Influenza vaccination should be given during influenza season only (approximately
October to March). Patients must not receive live, attenuated influenza vaccine (e.g.,
FluMist) within 4 weeks prior to cycle 1, day 1 or at any time during the study.
- Treatment with systemic immunostimulatory agents (including but not limited to
interferons or IL-2) within 4 weeks or five half-lives of the drug, whichever is
shorter, from cycle 1 day 1.
- Treatment with systemic corticosteroids or other systemic immunosuppressive
medications (including but not limited to prednisone, dexamethasone, cyclophosphamide,
azathioprine, methotrexate, thalidomide, and anti-tumor necrosis factor [TNF] agents)

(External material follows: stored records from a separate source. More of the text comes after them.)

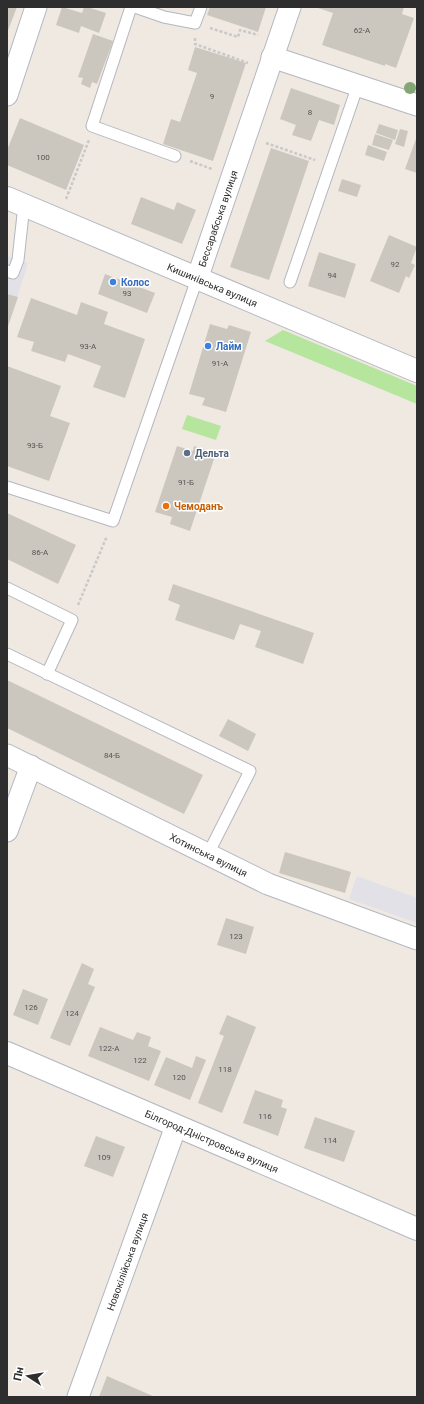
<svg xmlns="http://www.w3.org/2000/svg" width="424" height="1404" viewBox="0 0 424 1404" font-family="Roboto,sans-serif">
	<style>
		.industrial { fill: #e3e1e8 }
		.green { fill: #b6e59e }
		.building { fill: #cbc7bf }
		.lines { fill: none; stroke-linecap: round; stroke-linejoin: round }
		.lane-casing { stroke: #b4b7c1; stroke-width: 13 }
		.street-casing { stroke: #b4b7c1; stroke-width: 23 }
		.secondary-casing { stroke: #b4b7c1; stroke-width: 24 }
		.path { stroke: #c9c9c9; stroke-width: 2.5; stroke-dasharray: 3 2; stroke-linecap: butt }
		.lane { stroke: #fff; stroke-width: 11 }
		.street { stroke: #fff; stroke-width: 21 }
		.secondary { stroke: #fff; stroke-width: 22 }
		.tree { fill: #84a574 }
		.shop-dot { fill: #3f7fe0; stroke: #fff; stroke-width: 1.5 }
		.service-dot { fill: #5c6f8a; stroke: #fff; stroke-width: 1.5 }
		.food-dot { fill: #e8710a; stroke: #fff; stroke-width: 1.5 }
		.labels { text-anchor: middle; stroke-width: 3; stroke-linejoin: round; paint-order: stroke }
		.number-label { font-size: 8px; fill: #555452 }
		.street-label { font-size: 10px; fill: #2e2e2e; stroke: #fff }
		.shop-label { font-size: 10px; font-weight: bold; fill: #366cbe; stroke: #fff; text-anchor: start }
		.service-label { font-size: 10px; font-weight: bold; fill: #4e5e75; stroke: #fff; text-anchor: start }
		.food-label { font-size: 10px; font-weight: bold; fill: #c56008; stroke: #fff; text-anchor: start }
	</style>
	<rect width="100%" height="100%" fill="#efe9e1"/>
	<!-- industrial -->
	<g class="industrial">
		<path d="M7,256L28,263L7,330Z"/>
		<path d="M357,876L417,898V923L349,899Z"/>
	</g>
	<!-- green -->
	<g class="green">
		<path d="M283,330L417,386V404L265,341Z"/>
		<path d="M187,415L221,426L216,440L182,429Z"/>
	</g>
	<!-- building -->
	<g class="building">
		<path d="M7,7H17L7,33Z"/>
		<path d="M62,7L82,13L84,7H87L106,13L99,33L81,26L79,33L56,25Z"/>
		<path d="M210,7H266L258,32L207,15Z"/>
		<path d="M315,7H404L402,14L414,18L396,68L385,64V66L322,45L333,13Z"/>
		<path d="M93,34L113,41L97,84L92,82L90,88L81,84L83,78L78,77Z"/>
		<path d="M195,47L246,63L213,161L163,144L171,119L180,122L197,73L188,70Z"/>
		<path d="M291,88L340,105L334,125L319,120L311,141L292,135L296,125L280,119Z"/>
		<path d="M20,118L84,145L66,190L7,165V150Z"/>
		<path d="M379,124L398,130L395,140L376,133Z"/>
		<path d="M400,129L408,131L404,147L395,144Z"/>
		<path d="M375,134L393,140L389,150L372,145Z"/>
		<path d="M417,136V173L405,169Z"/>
		<path d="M368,145L387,152L384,161L365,155Z"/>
		<path d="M271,148L309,161L269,280L230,267Z"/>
		<path d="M342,179L361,185L357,197L338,191Z"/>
		<path d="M141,197L174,210L177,202L196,210L182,244L131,224Z"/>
		<path d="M389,235L417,247L411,263L415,265L409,278L406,276L399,293L370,281Z"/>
		<path d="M319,252L356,264L345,298L308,286Z"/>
		<path d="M105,274L155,293L147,313L98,294Z"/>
		<path d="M7,294L18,297L7,329Z"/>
		<path d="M31,298L77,315L81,302L108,312L104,324L145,339L125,398L93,387L101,366L68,354L65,362L31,351L34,342L17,337Z"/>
		<path d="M210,324L227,329L229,325L251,332L226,412L202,405L205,398L189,394Z"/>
		<path d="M7,366L61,386L50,416L70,423L49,481L7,466Z"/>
		<path d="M177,446L193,451L194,446L216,453L190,531L170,524L172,517L155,512Z"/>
		<path d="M7,513L76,545L58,584L7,559Z"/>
		<path d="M173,584L314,633L303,664L255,647L261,631L240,624L234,640L175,620L180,605L168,600Z"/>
		<path d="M7,680L203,775L184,814L7,728Z"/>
		<path d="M228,719L256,734L248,751L219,736Z"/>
		<path d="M285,852L351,872L345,893L279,873Z"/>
		<path d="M226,918L254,927L246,954L217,945Z"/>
		<path d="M82,963L94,969L88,984L95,987L70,1046L50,1038Z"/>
		<path d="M23,989L48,999L38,1025L13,1015Z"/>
		<path d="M227,1015L256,1027L222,1113L198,1103L224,1036L219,1034Z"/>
		<path d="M100,1027L133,1040L137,1032L151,1037L148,1046L161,1051L149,1081L88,1056Z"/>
		<path d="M196,1056L206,1060L190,1100L154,1085L166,1057L192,1068Z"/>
		<path d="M255,1090L283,1100L281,1107L287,1109L278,1136L243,1123Z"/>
		<path d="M315,1117L355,1131L344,1162L304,1148Z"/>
		<path d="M96,1136L125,1147L113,1177L84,1166Z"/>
		<path d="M107,1376L155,1397H99Z"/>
	</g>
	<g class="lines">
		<!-- lane casing -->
		<g class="lane-casing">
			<g id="lane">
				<path d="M131,7L92,126L175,156"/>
				<path d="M135,7L164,17L195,23L201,7"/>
				<path d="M7,271L13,273L18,260L24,205"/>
				<path d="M290,282L358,85"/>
				<path d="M7,487L113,521L197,279"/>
				<path d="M7,588L72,620L47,674"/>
				<path d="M7,654L250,771L208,854"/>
			</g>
		</g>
		<!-- street casing -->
		<g class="street-casing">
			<g id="street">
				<path d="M272,57L417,105"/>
				<path d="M7,95L36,7"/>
				<path id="s1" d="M197,279L290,7"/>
				<path id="s2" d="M7,755L268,884L417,939"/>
				<path d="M7,831L31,766"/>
				<path id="s3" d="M78,1397L176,1126"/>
			</g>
		</g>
		<!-- secondary casing -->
		<g class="secondary-casing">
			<g id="secondary">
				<path id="s4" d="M7,198L417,371"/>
				<path id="s5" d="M7,1053L417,1229"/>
			</g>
		</g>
		<!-- path -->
		<g class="path">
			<path d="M210,28L238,37L240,30L258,35"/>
			<path d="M195,38V44L248,63"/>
			<path d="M266,143L315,160"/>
			<path d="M190,161L212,169"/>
			<path d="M66,199L89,140"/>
			<path d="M78,605L107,536"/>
		</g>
		<!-- lane -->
		<use href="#lane" class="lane"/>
		<!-- street -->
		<use href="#street" class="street"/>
		<!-- secondary -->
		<use href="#secondary" class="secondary"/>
	</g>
	<!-- trees -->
	<circle class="tree" cx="410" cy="88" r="6"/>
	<!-- markers -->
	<g class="shop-dot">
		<circle cx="113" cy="282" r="4"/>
		<circle cx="208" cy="346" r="4"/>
	</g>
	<circle class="service-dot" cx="187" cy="453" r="4"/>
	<circle class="food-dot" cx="166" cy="506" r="4"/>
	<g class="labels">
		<!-- number labels -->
		<g class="number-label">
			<text x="362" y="33">62-А</text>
			<text x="212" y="99">9</text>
			<text x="310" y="115">8</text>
			<text x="43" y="160">100</text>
			<text x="395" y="267">92</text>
			<text x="332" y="278">94</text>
			<text x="127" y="296">93</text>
			<text x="88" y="349">93-А</text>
			<text x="220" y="366">91-А</text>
			<text x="35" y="448">93-Б</text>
			<text x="186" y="485">91-Б</text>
			<text x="40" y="555">86-А</text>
			<text x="112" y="758">84-Б</text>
			<text x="236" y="939">123</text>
			<text x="31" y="1010">126</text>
			<text x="72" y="1016">124</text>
			<text x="109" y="1051">122-А</text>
			<text x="140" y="1063">122</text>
			<text x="225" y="1072">118</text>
			<text x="179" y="1080">120</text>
			<text x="265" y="1119">116</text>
			<text x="330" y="1143">114</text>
			<text x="104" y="1160">109</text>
		</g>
		<!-- street labels -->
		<g class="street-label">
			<text dy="4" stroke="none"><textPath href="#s1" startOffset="64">Бессарабська вулиця</textPath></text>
			<text dy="4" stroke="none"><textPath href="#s4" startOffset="223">Кишинівська вулиця</textPath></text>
			<text dy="4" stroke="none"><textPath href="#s2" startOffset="225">Хотинська вулиця</textPath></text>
			<text dy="4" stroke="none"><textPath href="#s5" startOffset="223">Білгород-Дністровська вулиця</textPath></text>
			<text dy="4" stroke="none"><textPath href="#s3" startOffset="144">Новокілійська вулиця</textPath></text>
		</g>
		<!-- shop labels -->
		<g class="shop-label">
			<text x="121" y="286">Колос</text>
			<text x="216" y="350">Лайм</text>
		</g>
		<!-- service labels -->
		<g class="service-label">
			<text x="195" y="457">Дельта</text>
		</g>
		<!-- food labels -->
		<g class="food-label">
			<text x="174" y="510">Чемоданъ</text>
		</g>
	</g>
	<!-- border -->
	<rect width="424" height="1404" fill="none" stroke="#2e2e2e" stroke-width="16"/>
	<!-- north arrow -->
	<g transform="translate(28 1376) rotate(282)" stroke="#ffffff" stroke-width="3" paint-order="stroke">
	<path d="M0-3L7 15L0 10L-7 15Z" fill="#2e2e2e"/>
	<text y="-6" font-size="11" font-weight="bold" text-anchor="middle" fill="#2e2e2e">Пн</text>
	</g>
</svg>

within 1 week prior to cycle 1 day 1, or anticipated requirement for systemic
immunosuppressive medications during the trial. Patients who have received acute, low
dose, systemic immunosuppressant medications (e.g., dexamethasone prior to the
anthracycline-based chemotherapy for nausea) may be enrolled in the study. The use of
inhaled corticosteroids and mineralocorticoids (e.g., fludrocortisone) is allowed.

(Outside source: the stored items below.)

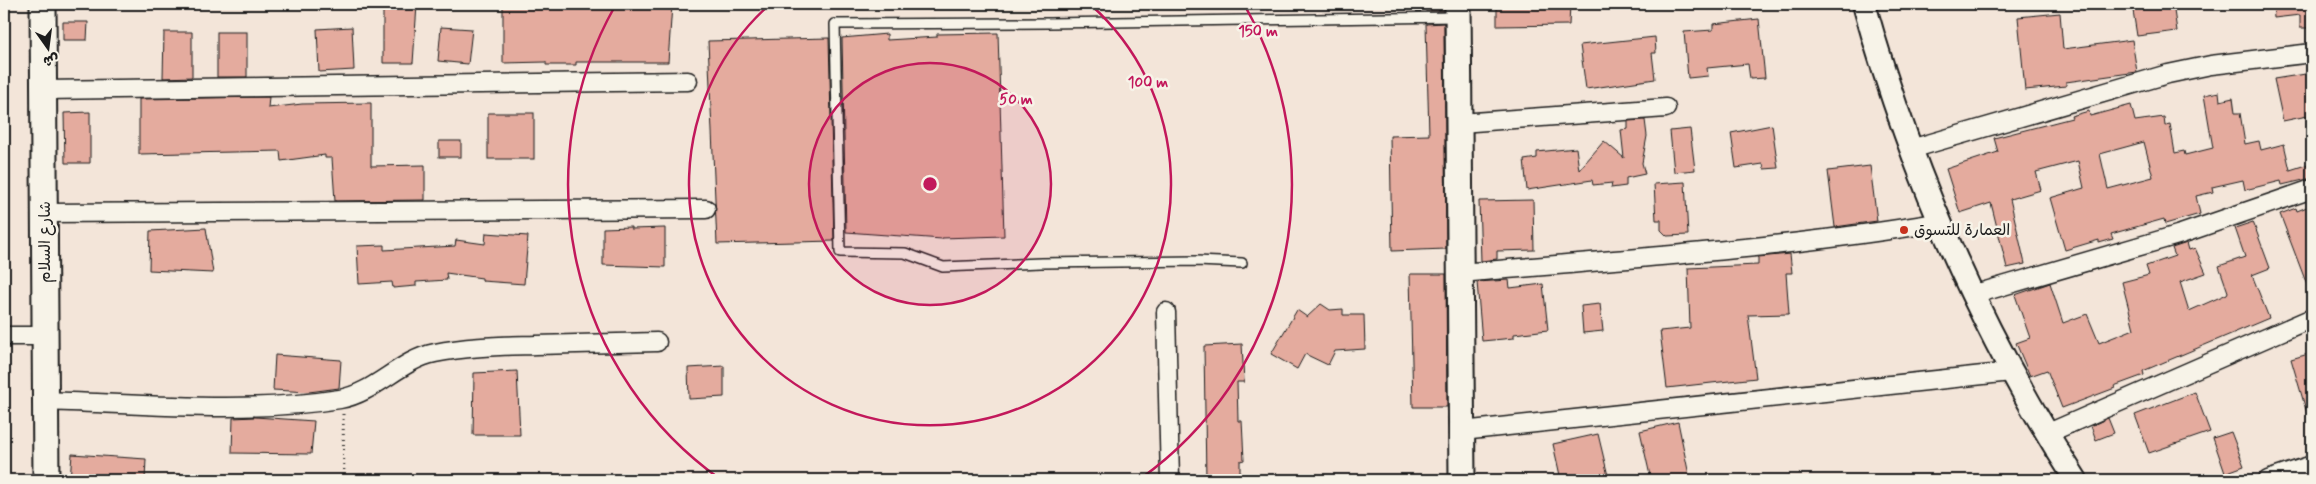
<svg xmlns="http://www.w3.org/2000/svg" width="2316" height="484" viewBox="0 0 2316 484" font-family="Mynerve,'Playpen Sans Arabic',sans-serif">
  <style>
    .building { fill: #e4ab9e; stroke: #1c1c1c; fill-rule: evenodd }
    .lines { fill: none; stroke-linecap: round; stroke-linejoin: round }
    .service-casing { stroke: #1c1c1c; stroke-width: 12 }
    .minor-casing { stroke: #1c1c1c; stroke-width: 21 }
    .tertiary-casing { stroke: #1c1c1c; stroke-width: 26 }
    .secondary-casing { stroke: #1c1c1c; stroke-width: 29 }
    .path { stroke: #1c1c1c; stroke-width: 3; stroke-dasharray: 1 4; stroke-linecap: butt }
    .service { stroke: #f7f3e8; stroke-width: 9 }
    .minor { stroke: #f7f3e8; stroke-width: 18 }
    .tertiary { stroke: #f7f3e8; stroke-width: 22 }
    .secondary { stroke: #f7f3e8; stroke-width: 25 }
    .ring { fill: none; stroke: #c2185b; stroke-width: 2.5 }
    .poi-dot { fill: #c8321e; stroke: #f7f3e8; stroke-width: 2 }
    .labels { text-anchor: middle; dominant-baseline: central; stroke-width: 5; stroke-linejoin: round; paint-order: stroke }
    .poi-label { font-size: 16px; fill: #1c1c1c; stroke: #f7f3e8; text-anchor: start }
    .street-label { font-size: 16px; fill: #1c1c1c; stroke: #f7f3e8 }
    .centre { fill: #c2185b; stroke: #f7f3e8; stroke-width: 2.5 }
    .ring-label { font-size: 15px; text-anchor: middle; font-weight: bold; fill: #c2185b; stroke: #f7f3e8; stroke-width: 5; stroke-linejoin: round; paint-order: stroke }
  </style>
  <rect width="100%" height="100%" fill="#f3e5d9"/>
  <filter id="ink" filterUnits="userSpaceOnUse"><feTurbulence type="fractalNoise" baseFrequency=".02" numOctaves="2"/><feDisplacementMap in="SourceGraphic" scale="10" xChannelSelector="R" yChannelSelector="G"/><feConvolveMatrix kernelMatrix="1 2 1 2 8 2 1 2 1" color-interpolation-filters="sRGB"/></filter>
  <g filter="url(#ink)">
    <g class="building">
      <path d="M623,4v3l49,-2 -4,57h-92v3h-30v-3l-43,1v-57l33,-1v4z"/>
      <rect x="1426" y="4" width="18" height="7"/>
      <path d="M1497,4h73l-1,21 -72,1z"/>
      <path d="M2132,4h41l4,27 -40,5z"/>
      <path d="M2273,4h39v24h-12v-13l-26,3z"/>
      <path d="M417,5l-4,58h-30v-56z"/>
      <path d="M2060,13l3,36 69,-9 5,32 -71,10v4l-41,4 -7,-73z"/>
      <path d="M1759,19l6,59 -15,1 -2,-15 -41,4 1,8 -20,2 -4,-46 29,-2v-6z"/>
      <path d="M63,22h25l-1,18h-24z"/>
      <path d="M1444,23l2,226 -54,2 -2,-115 39,-1 -3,-111z"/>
      <path d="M352,27l2,43 -35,2 -2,-43z"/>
      <path d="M441,27l31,2 -4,35 -30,-3z"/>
      <path d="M164,32h28v45l-29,1z"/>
      <rect x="217" y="32" width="30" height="45"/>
      <path d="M998,33l6,203 -62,2v1l-96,-7 -4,-194 45,-4v6l50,-3v-3z"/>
      <path d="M1655,37l1,16h-4l3,26 -69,10 -6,-44z"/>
      <path d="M829,38l5,203 -117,3 -9,-203z"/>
      <path d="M2312,73v42l-29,6 -9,-42z"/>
      <path d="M2219,92l1,9 13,-3 2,15h5l5,31 14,-3 2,9 23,-6 6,26 22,-7v15l-30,7 -1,-4 -36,9 -2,-10 -31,7 1,5 -17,4 4,18 -35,10 -1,-5 -53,15 2,5 -14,4v-3l-34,10 -15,-52 34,-10 -6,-27 -42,11 5,18 -31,9 15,65 -18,4 -16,-65 -31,10 -14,-44 52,-17 -4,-14 78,-20 -1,-2 18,-5 1,5 41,-11 4,16 29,-4 1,8 5,-1 5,29 9,-2 1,4 28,-7 -9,-53zM2144,142l9,35 -45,12 -8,-35z"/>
      <path d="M269,97l-1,11 34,-4 69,-1v63l54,-1v35l-90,1 -3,-43h-7v-3l-44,6 -1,-10 -141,3v-55z"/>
      <path d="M90,112v51h-25l-1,-50z"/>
      <rect x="488" y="113" width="46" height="46"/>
      <path d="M1645,120l2,16 -5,27 3,11 -19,4v8l-15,2 1,-5 -19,2 -1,-5 -65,10 -3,-30 13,-2v-6l39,-4 3,22 25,-29 20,17 -3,-28 7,-1v-8z"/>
      <path d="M1772,125l6,43 -14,1 -1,-5 -27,4 -5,-35z"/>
      <path d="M1690,129l5,41 -21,2 -4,-41z"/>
      <rect x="439" y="141" width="22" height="16"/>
      <path d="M1870,166l7,55 -42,6 -7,-56z"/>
      <path d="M1685,182l3,53 -21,1 -6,-6v-10h-5l-2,-36z"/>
      <path d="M1533,200l1,50 -37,1v8l-16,2 -2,-60z"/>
      <path d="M2312,205v93l-32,-84 16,-6 1,3z"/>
      <path d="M2253,222l17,46 -18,7 17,43 -126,53 1,4 -30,11 1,2 -53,20 -15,-38 -17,6 -14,-33 14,-5 -15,-43 35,-12 13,40 24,-9 12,29 35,-14 -12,-47 27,-7 -3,-9 29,-10 -3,-8 15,-5 2,7 6,-2 11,25 -26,9 9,29 38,-17 1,-2 -9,-26 26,-9 -10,-29z"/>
      <path d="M631,227v2l34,-1v39l-62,-2v-37z"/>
      <path d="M206,228l7,45 -64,-3 1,-39z"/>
      <path d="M486,233l42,3 -4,48 -42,-3v-3l-36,-5 1,7 -31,2v4l-23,2 -1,-6 -33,2 -2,-38 27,-1v5l71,-4 1,-6 29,4z"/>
      <path d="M1790,254l2,19h-6l3,41 -41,1 8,63 -89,10 -7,-57 30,-3 -2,-60 70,-3v-8z"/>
      <path d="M1410,274h36l1,133h-34z"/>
      <path d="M1509,280l1,8 33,-4 5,46 -34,4v4l-32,3 -5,-59z"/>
      <path d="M1321,304l9,6 13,-1v6h21l1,34 -30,2 -7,14 -23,-11 -8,15 -26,-15 26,-44 10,7z"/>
      <path d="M1600,304l3,27 -20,2 -2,-27z"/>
      <path d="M1242,344l2,38h-7l1,39h4l2,39 -4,1v18l-34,1 -2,-134z"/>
      <path d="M2312,353v66l-3,1 -18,-61z"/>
      <path d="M275,355l66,5 -2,28 -30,4 -36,-2z"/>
      <path d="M724,366v31l-35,2 -1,-31z"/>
      <path d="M517,371l3,64h-47l1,-62z"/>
      <path d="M2195,392l15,40 -61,21 -14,-38z"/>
      <path d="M255,417l59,4 -3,33 -79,-1 1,-35z"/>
      <path d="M2108,418l6,15 -18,7 -5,-14z"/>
      <path d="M1678,422l12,58h-39l-11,-49z"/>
      <path d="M2231,432l13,34 -19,7 -12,-35z"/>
      <path d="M1598,434l11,46h-48l-8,-36z"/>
      <path d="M72,454l74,5 -1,21h-75z"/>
    </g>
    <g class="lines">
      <defs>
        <path id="service" d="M1242,263l-45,-2 -156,2 -98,4 -38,-14 -65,-1 -5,-228 214,-1 407,-6"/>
        <g id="minor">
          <path d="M44,90l644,-9"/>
          <path d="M1460,123l206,-15"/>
          <path d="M1911,149l257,-75 43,-9 101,-12"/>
          <path d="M44,213l662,-4"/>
          <path d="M1461,273c160,-14 321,-24 480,-51"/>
          <path d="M1972,295l209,-61 131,-45"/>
          <path d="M1166,312l4,168"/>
          <path d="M4,336h41"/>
          <path d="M45,401c96,3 201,13 295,-2 35,-6 60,-39 95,-46 33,-7 67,-7 101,-8 41,-1 81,-2 121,-3"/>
          <path d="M1462,431l549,-59"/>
          <path d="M2046,434l266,-116"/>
          <path d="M2268,480l44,-15"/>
        </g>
        <path id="tertiary" d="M1864,4c47,168 118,330 212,476"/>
        <g id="secondary">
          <path d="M43,4l3,476"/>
          <path d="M1458,4l4,476"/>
        </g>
      </defs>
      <use href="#service" class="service-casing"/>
      <use href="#minor" class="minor-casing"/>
      <use href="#tertiary" class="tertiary-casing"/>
      <use href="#secondary" class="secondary-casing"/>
      <path class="path" d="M343,414l1,66"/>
      <use href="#service" class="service"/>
      <use href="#minor" class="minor"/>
      <use href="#tertiary" class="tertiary"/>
      <use href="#secondary" class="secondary"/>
    </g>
  </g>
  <circle cx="930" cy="184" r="121" fill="#c2185b" fill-opacity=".12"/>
  <g class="ring">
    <circle cx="930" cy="184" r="121"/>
    <path d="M1091 5A241 241 0 1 1 769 5"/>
    <path d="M720 479A362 362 0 0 1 615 6M1245 6A362 362 0 0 1 1140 479"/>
  </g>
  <circle class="poi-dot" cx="1904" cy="230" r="5"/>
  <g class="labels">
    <g class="poi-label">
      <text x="1914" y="230">العمارة للتسوق</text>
    </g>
    <g class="street-label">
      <text transform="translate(45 242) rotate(-90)">شارع السلام</text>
    </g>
  </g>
  <circle cx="930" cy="184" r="8" class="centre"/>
  <g class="ring-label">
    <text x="1258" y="36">150 m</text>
    <text x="1148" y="87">100 m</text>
    <text x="1016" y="104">50 m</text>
  </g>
  <rect width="2316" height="484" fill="none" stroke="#f7f3e8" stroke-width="20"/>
  <rect x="10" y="10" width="2296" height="464" fill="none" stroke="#1c1c1c" stroke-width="2" filter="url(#ink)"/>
  <g transform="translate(48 48) rotate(166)" stroke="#f7f3e8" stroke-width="4" paint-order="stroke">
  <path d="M0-4L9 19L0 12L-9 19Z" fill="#1c1c1c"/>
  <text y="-8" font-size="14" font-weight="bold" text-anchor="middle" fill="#1c1c1c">ش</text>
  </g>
</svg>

- Concurrent disease or condition that would interfere with study participation or
safety, such as any of the following:
- Active, clinically significant infection either grade > 2 by National Cancer
Institute (NCI) Common Terminology Criteria for Adverse Events (CTCAE) v4.03 or
requiring the use of parenteral anti-microbial agents within 14 days before day 1
of study drug.
- Clinically significant bleeding diathesis or coagulopathy, including known
platelet function disorders.
- Non-healing wound, ulcer, or bone fracture.
- Known hypersensitivity to any of the components of M7824 or eribulin.
- History of severe allergic, anaphylactic, or other hypersensitivity reactions to
chimeric or humanized antibodies or fusion proteins.
- Subjects with active central nervous system (CNS) metastases causing clinical symptoms
or metastases that require therapeutic intervention, including leptomeningeal disease,
are excluded. Subjects with a history of treated CNS metastases (by surgery or
radiation therapy) are not eligible unless they have fully recovered from treatment,
demonstrated no progression for at least 2 months, and do not require continued
steroid therapy.
- History of conditions associated with bleeding diathesis.